🤖 AI Summary
This work addresses the challenging problem of automatically transcribing MIDI music—especially non-guitar-native pieces (e.g., orchestral excerpts)—into playable guitar tablature. The core difficulty lies in assigning each note to an appropriate string and fret position while jointly optimizing playability, finger movement continuity, and polyphonic voice coordination. Methodologically, we propose an end-to-end machine learning framework that encodes domain-specific constraints—including fretboard geometry, standard tuning (EADGBE), and musical semantics (e.g., intervallic relationships and harmonic context)—into rich feature representations. To enhance generalization to unfamiliar repertoire, we introduce a guitar-specific data augmentation strategy grounded in fingering feasibility and idiomatic phrasing. Experiments demonstrate that our approach outperforms baseline methods across monophonic and polyphonic scenarios, yielding tablatures that better conform to human playing conventions and exhibit strong robustness in cross-genre transcription tasks.
📝 Abstract
Guitar tablature transcription consists in deducing the string and the fret number on which each note should be played to reproduce the actual musical part. This assignment should lead to playable string-fret combinations throughout the entire track and, in general, preserve parsimonious motion between successive combinations. Throughout the history of guitar playing, specific chord fingerings have been developed across different musical styles that facilitate common idiomatic voicing combinations and motion between them.
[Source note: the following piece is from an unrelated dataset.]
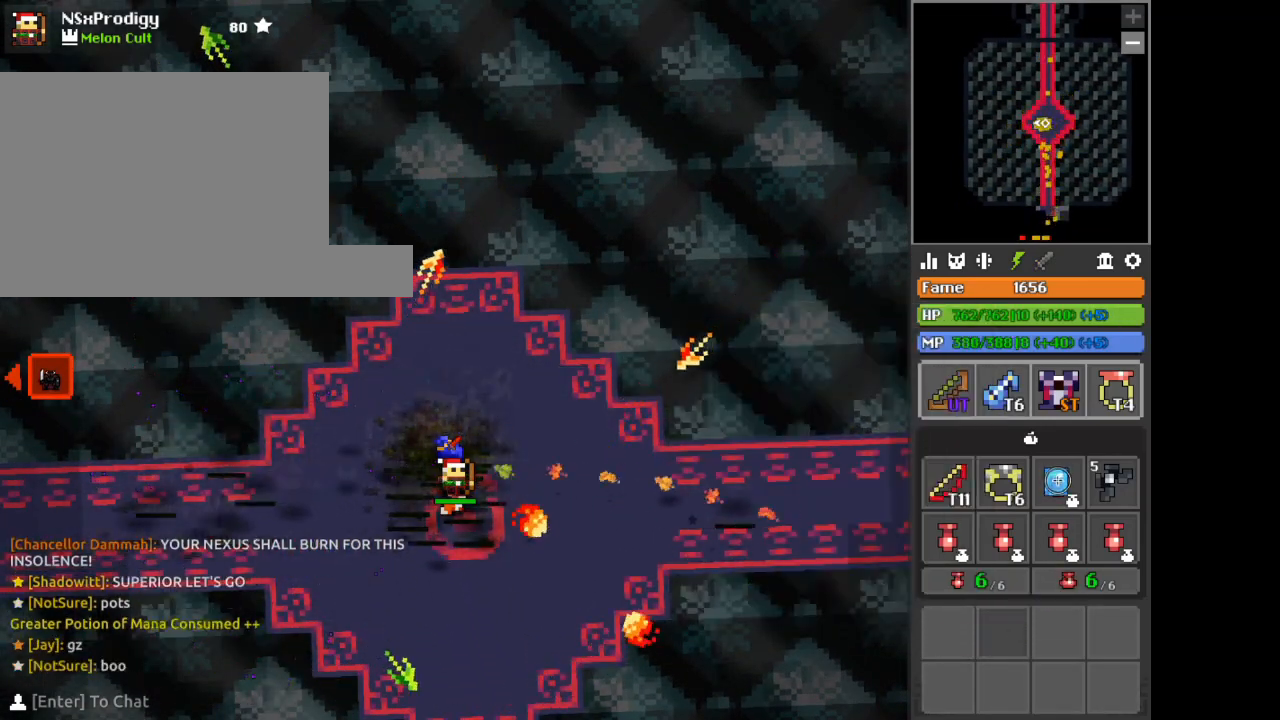
{"keys": [], "mouse": [], "events": [[125, "mouse_left", "up"], [334, "c", "down"], [501, "c", "up"]]}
This paper presents a method for assigning guitar tablature notation to a given MIDI-based musical part (possibly consisting of multiple polyphonic tracks), i.e. no information about guitar-idiomatic expressional characteristics is involved (e.g. bending etc.) The current strategy is based on machine learning and requires a basic assumption about how much fingers can stretch on a fretboard; only standard 6-string guitar tuning is examined. The proposed method also examines the transcription of music pieces that was not meant to be played or could not possibly be played by a guitar (e.g. potentially a symphonic orchestra part), employing a rudimentary method for augmenting musical information and training/testing the system with artificial data. The results present interesting aspects about what the system can achieve when trained on the initial and augmented dataset, showing that the training with augmented data improves the performance even in simple, e.g. monophonic, cases. Results also indicate weaknesses and lead to useful conclusions about possible improvements.